L’érosion importante du massif dunaire du Bois des Sapins, entre Berck et Groffliers a motivé la mise en place d’une digue rétro littorale, dont l’objectif est de retenir la submersion marine en cas de brèche dans le cordon dunaire. Le présent diagnostic correspond à une première phase des travaux d’endiguement, au niveau du Bois des Sapins, en rive droite de l’Authie, soit au nord de l’estuaire.
En dépit du faible nombre de vestiges archéologiques et leur datation récente, les résultats de cette première phase de diagnostic archéologique s’inscrivent dans une réflexion méthodologique d’envergure, interdisciplinaire et diachronique. La procédure définie suit les préconisations transversales de la programmation nationale de la recherche archéologique (CNRA 2016) et les travaux menés dans le cadre du PCR ArchGéol. Ainsi, cette opération a d’abord été conçue dans la perspective de « détecter des séquences archéosédimentaires pour faciliter la découverte de sites, mais aussi plus largement la compréhension de leurs contextes géomorphologiques et leur intégration dans les paysages à large échelle » (CNRA 2016 : 21).
Ainsi, les investigations géoarchéologiques ont permis de poser les premiers éléments de réponse quant à l’évolution environnementale holocène de la rive nord de l’Authie. La base de l’enregistrement stratigraphique témoigne, sur l’ensemble du secteur, d’un environnement initialement largement ouvert et soumis en continu à l’influence marine. Puis l’ensemble de la zone se ferme progressivement. Au nord de l’emprise, un domaine intertidal semi-ouvert, de type estuarien à lagunaire se met en place, suivi d’une zone humide d’arrière cordon encore plus protégée. Au sud de l’emprise, le cordon littoral isole également l’intérieur des terres, favorisant le développement d’une large dépression marécageuse d’arrière-cordon, datée entre 1630 - 1800 cal AD environ (fourchette restreinte, datation beta–542761). Pour finir, tout le secteur diagnostiqué se ferme complètement suite au développement (et/ou à la remobilisation ?) d’un vaste cordon dunaire. Les quelques vestiges archéologiques découverts sont liés à un éphémère corps de ferme du XIXe - XXe siècles, lorsque la zone diagnostiquée se retrouve en milieu continental protégé.
Le cadre chronostratigraphique, en lien avec des données archéologiques, s’établit donc aux périodes moderne et contemporaine. Les résultats du diagnostic ont donc, dans un second temps, été confrontés aux données historiques disponibles. Un dépouillement cartographique succinct a montré le potentiel de poursuivre ces investigations, notamment autour de l’estuaire de l’Arche, particulièrement méconnu et qui pourrait vraisemblablement se situer sur l’emprise du diagnostic. Représenté sur une carte du XVIIe siècle (Jaillot 1681 in Meurisse-Fort 2009), cet estuaire apparaît totalement colmaté sur la carte de Cassini (1756-1758). Le développement des mollières, sur l’emprise du diagnostic, est daté de 1671 (Mennessier, Modret 1981).

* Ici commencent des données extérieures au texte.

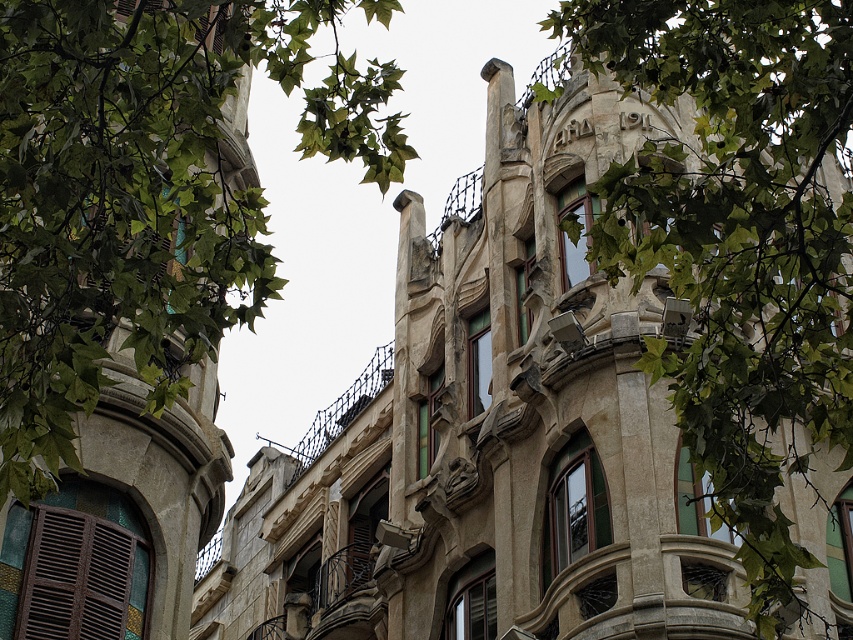
Question: Which point is closer to the camera taking this photo?

Choices:
 (A) (51, 65)
 (B) (838, 164)

Answer: (A)

Question: Which point is closer to the camera taking this photo?

Choices:
 (A) (184, 225)
 (B) (785, 330)

Answer: (B)

Question: In this image, where is green leafy branches at upper left located relative to green leafy branches at upper center?

Choices:
 (A) right
 (B) left

Answer: (B)

Question: Is green leafy branches at upper left above green leafy branches at upper center?

Choices:
 (A) yes
 (B) no

Answer: (A)

Question: Among these objects, which one is farthest from the camera?

Choices:
 (A) green leafy branches at upper left
 (B) green leafy branches at upper center

Answer: (B)

Question: Does green leafy branches at upper left appear on the left side of green leafy branches at upper center?

Choices:
 (A) yes
 (B) no

Answer: (A)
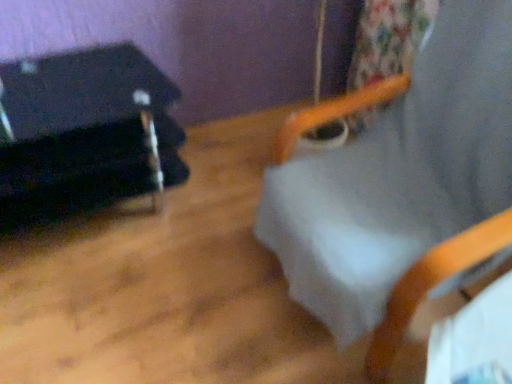
This screenshot has width=512, height=384. In order to click on vacant location below black fabric at left (from a real-world perspective) in this screenshot , I will do `click(98, 221)`.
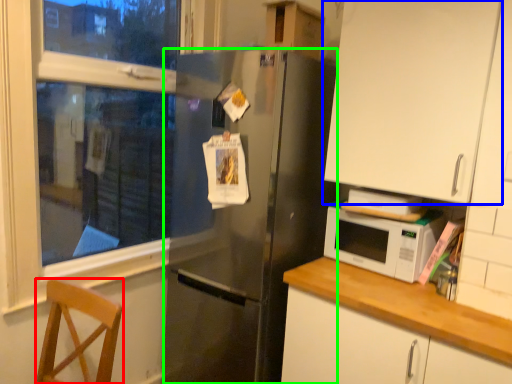
Question: Which object is the closest to the chair (highlighted by a red box)? Choose among these: cabinetry (highlighted by a blue box) or refrigerator (highlighted by a green box).

Choices:
 (A) cabinetry
 (B) refrigerator

Answer: (B)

L’approfondissement de cette étude documentaire permettra de préciser la localisation de cet estuaire de l’Arche et d’affiner les connaissances liées à sa fermeture. L’analyse critique des informations collectées permettra également de donner corps ou déconstruire certains faits et légendes, comme le fameux raz-de-marée de 1748 qui aurait détruit l’église de Groffliers. Si cette dernière anecdote peut faire sourire, la vulnérabilité du secteur se révèle aujourd’hui particulièrement inquiétante, avec l’accélération de l’érosion du massif dunaire. C’est pourquoi, l’étude interdisciplinaire des zones littorales constitue un enjeu majeur de la recherche archéologique actuelle et à venir, notamment si ce type de projet d’endiguement venait à se développer.
Référence du rapport
Panloups et al. 2019 : Panloups É., Meurisse-Fort M., Dewitte O.,
Groffliers (Pas-de-Calais), Digue rétro littorale, Secteur Bois des Sapins,
Rapport final d’opération de diagnostic, Dainville : Direction de l’Archéologie du Pas-de-Calais, 88 pages, 50 figures.